Il film ci mostra in maniera semplice e straziante questo iato, e tutta la centratura e la forza che serve per ricominciare da sé, per darsi quello slancio e mantenerlo, quanto sia prezioso per tenere accesa la propria fiammella interiore, anche in mezzo al vento, anche quando qualcuno ci soffia sopra. Toni si sente in colpa per aver ottenuto ciò che molti avrebbero desiderato, in primis sua madre, ma che a lei non interessava. Per questo forse appare così risoluta nell’andarsi a prendere un’altra chance, dopo aver accontentato sua madre, dopo essersi occupata di cinque figli. Adesso è il suo turno, nessuno può negarglielo.Eppure, il mondo non le riconosce alcuna capacità “utile”, le riserva solo scetticismo, lo stesso che spesso gli adulti riservano ai ragazzi. Nessuno crede in lei, e forse è proprio per questo, un po’ per sfida, che lei inizia a credere in sé, e mano a mano finisce per convincere tutti gli altri, in una sorta di spirale positiva, che da centripeta si fa centrifuga, andando a influenzare tutto l’ambiente circostante.
Le scelte estetiche di montaggio, scenografia, ritmo e colonna sonora di Ambrosioni danno forma a una sorta di stile ibrido, a metà tra il realismo e le atmosfere oniriche che richiamano a tratti l’immaginario di Michel Gondry, forse a suggerirci che la storia che racconta è davvero una favola, come se ogni difficoltà possa essere superata. Come ripete costantemente Toni: in qualche modo si farà. Il sogno nutrito e mai realizzato di tante donne, perché purtroppo in molti casi, nella realtà, lo sviluppo di questa trama resta un desiderio irrealizzato, ricacciato indietro, un’illusione per tirare avanti in qualche modo, e forse è proprio per questo che alla fine ci consola, ma con malinconia.

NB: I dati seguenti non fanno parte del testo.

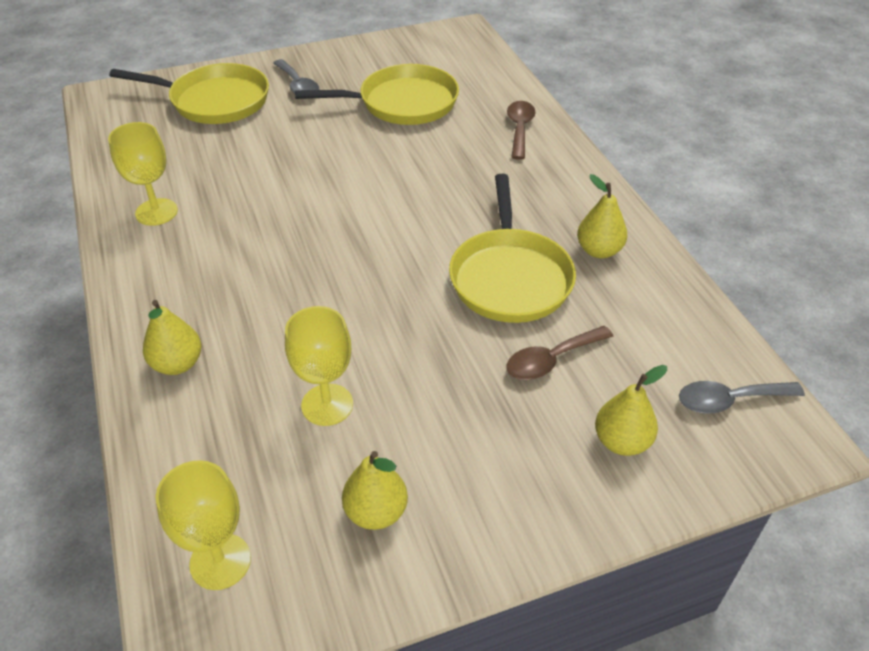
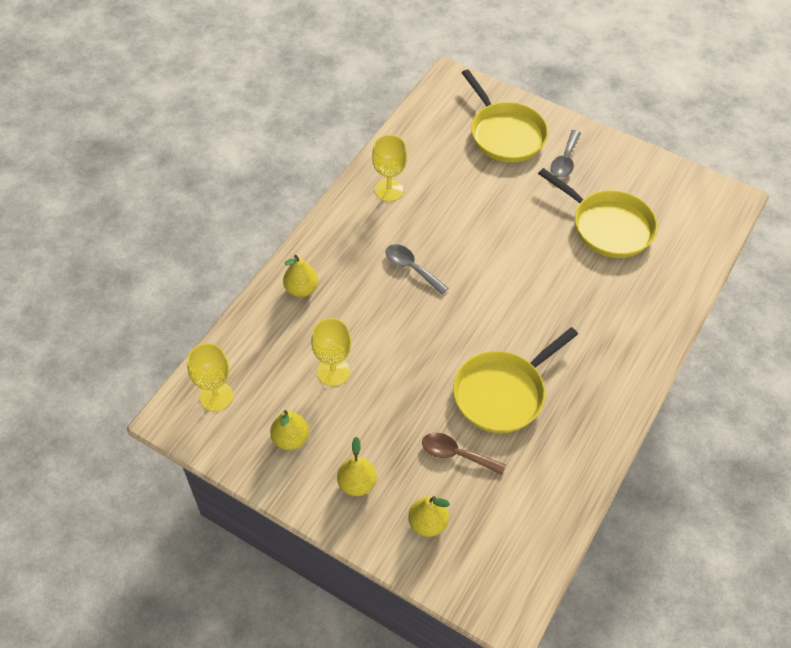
camera: 50 degrees right, 10 degrees up
(519, 129) = (651, 307): brown spoon -> none
(599, 250) = (572, 425): yellow pear -> yellow pear (357, 484)
(729, 400) = (507, 563): grey spoon -> grey spoon (411, 268)

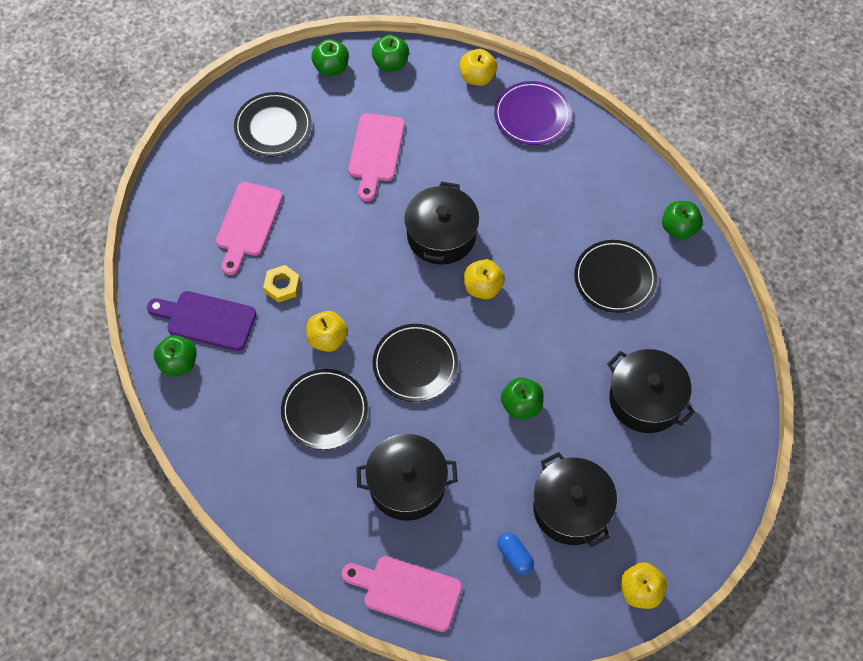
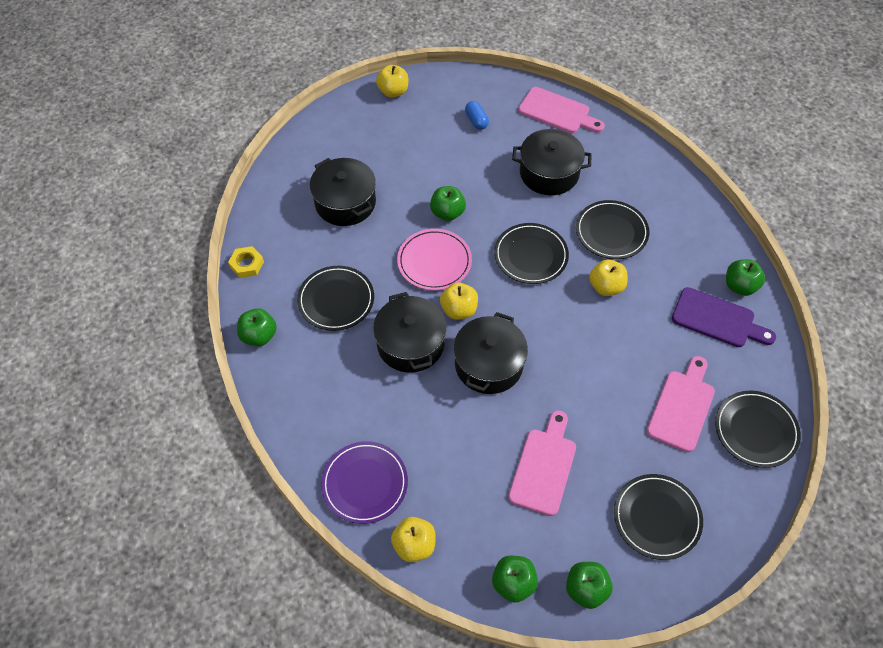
camera: 170 degrees left, 5 degrees down
(178, 212) = (756, 430): none -> black plate
(282, 286) = (647, 339): yellow nut -> yellow nut (247, 264)
(522, 339) = (434, 261): none -> pink plate
(571, 508) = (427, 142): black pot -> black pot (410, 344)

E forse è proprio questo il fulcro dell’essere madre (biologica o meno, madre simbolica), creare un piccolo mondo, di valori, di energie, di atmosfere, e mantenerlo vivo, anche nel cambiamento, tenere tesi i fili che lo tengono in forma, cosa possibile se invece che sulla gerarchia ci si concentra sulle relazioni e non sulle immagini, spesso tanto fuorvianti, soffocanti e al tempo stesso fragili. Essere una famiglia significa coltivare istante dopo istante la presenza.